TLS has not been slow for a very long time. Saying it's slow is almost like saying "I heard that the 8087 is slow so I don't use floating point number in my code". Also, it would take you 1 minute to Google this fact.

SSH has a very different use case than the web. It is for technical users accessing internal systems. It is always deployed in a way that requires authenticating the client to the server and not just the server to the client.

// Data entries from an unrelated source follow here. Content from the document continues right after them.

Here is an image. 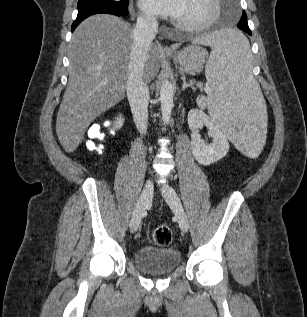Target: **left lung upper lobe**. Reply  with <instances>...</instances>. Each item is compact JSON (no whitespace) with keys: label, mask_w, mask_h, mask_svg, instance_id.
<instances>
[{"label":"left lung upper lobe","mask_w":307,"mask_h":317,"mask_svg":"<svg viewBox=\"0 0 307 317\" xmlns=\"http://www.w3.org/2000/svg\"><path fill=\"white\" fill-rule=\"evenodd\" d=\"M245 20L247 21V15H246L245 12H243L242 17H241L239 23L242 22V21H245ZM239 23H238V25H239ZM238 25H237V26H238Z\"/></svg>","instance_id":"obj_1"}]
</instances>
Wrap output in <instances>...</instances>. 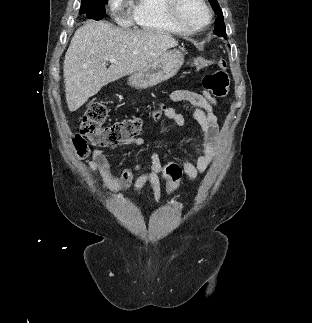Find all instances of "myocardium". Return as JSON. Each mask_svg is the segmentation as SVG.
<instances>
[{"instance_id":"obj_1","label":"myocardium","mask_w":312,"mask_h":323,"mask_svg":"<svg viewBox=\"0 0 312 323\" xmlns=\"http://www.w3.org/2000/svg\"><path fill=\"white\" fill-rule=\"evenodd\" d=\"M196 8H199L200 15L199 20H193L192 18H182L181 14L183 3L180 0H168L165 3V13L172 25H180V31H206V26L210 25L211 17H214V10H210L208 3L205 0H192ZM187 6V3H184Z\"/></svg>"}]
</instances>
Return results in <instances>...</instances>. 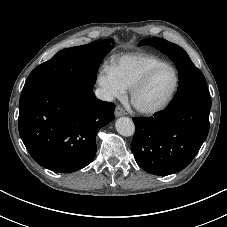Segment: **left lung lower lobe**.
<instances>
[{
    "mask_svg": "<svg viewBox=\"0 0 227 227\" xmlns=\"http://www.w3.org/2000/svg\"><path fill=\"white\" fill-rule=\"evenodd\" d=\"M209 109L198 105L167 108L150 118H133L131 149L137 164L154 175L184 169L209 131Z\"/></svg>",
    "mask_w": 227,
    "mask_h": 227,
    "instance_id": "1",
    "label": "left lung lower lobe"
}]
</instances>
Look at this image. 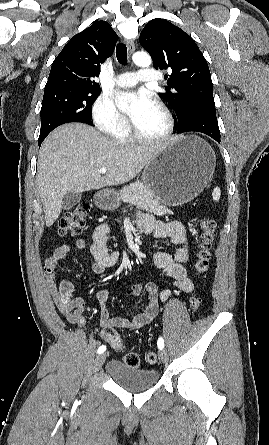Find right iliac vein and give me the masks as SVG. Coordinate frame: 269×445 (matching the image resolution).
Returning <instances> with one entry per match:
<instances>
[{
	"mask_svg": "<svg viewBox=\"0 0 269 445\" xmlns=\"http://www.w3.org/2000/svg\"><path fill=\"white\" fill-rule=\"evenodd\" d=\"M105 360H106V354L99 355L95 360L94 370L95 371L99 370L102 367V365L104 364Z\"/></svg>",
	"mask_w": 269,
	"mask_h": 445,
	"instance_id": "63e3f726",
	"label": "right iliac vein"
}]
</instances>
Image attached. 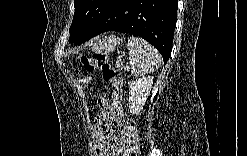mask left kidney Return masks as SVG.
<instances>
[{
	"label": "left kidney",
	"mask_w": 247,
	"mask_h": 156,
	"mask_svg": "<svg viewBox=\"0 0 247 156\" xmlns=\"http://www.w3.org/2000/svg\"><path fill=\"white\" fill-rule=\"evenodd\" d=\"M153 77L147 76L129 83V109L132 114H139L150 94Z\"/></svg>",
	"instance_id": "obj_1"
}]
</instances>
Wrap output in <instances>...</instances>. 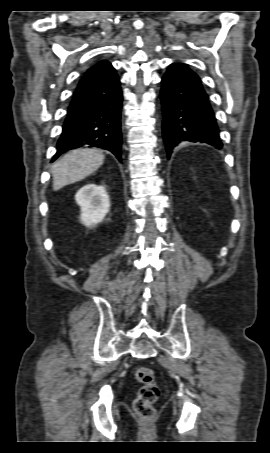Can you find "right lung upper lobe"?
<instances>
[{
  "instance_id": "obj_1",
  "label": "right lung upper lobe",
  "mask_w": 270,
  "mask_h": 453,
  "mask_svg": "<svg viewBox=\"0 0 270 453\" xmlns=\"http://www.w3.org/2000/svg\"><path fill=\"white\" fill-rule=\"evenodd\" d=\"M110 67H112V65L108 61H106V60L99 61L96 65L89 68L85 72L82 79L79 81V84L99 77L100 75H102L104 73L105 70H107Z\"/></svg>"
}]
</instances>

The technology inside modern SSH and modern TLS is the same, equally secure and fast: AES-GCM or ChaCha20-Poly1305 for bulk confidentiality and integrity, RSA or ECDSA or EdDSA digital signatures for authentication, ECDHE over P-256 or X25519 for key exchange and forward secrecy. Modern Intel CPUs do more than 2GB per second per core of AES and a few thousands of RSA handshakes per second. EdDSA is faster than RSA but will only be available for TLS next year.

SSH were quicker with standardizing X25519 and EdDSA, but adoption of newer versions and cipher suites is quicker with TLS, both things for complicated non-technical reasons.

Both protocols allow clients to be authenticated by the server using pre-shared keys or public keys, with the private key potentially being on a smartcard.

Both protocols can use pre-shared keys or trust-on-first-use or PKI. SSH defaults to trust-on-first-use. The Web defaults to distributed cached trust-on-first-use via domain validated webpki certificates. Clients can and often do non-default authentication (e.g. pinned certificates issued by corporate CA).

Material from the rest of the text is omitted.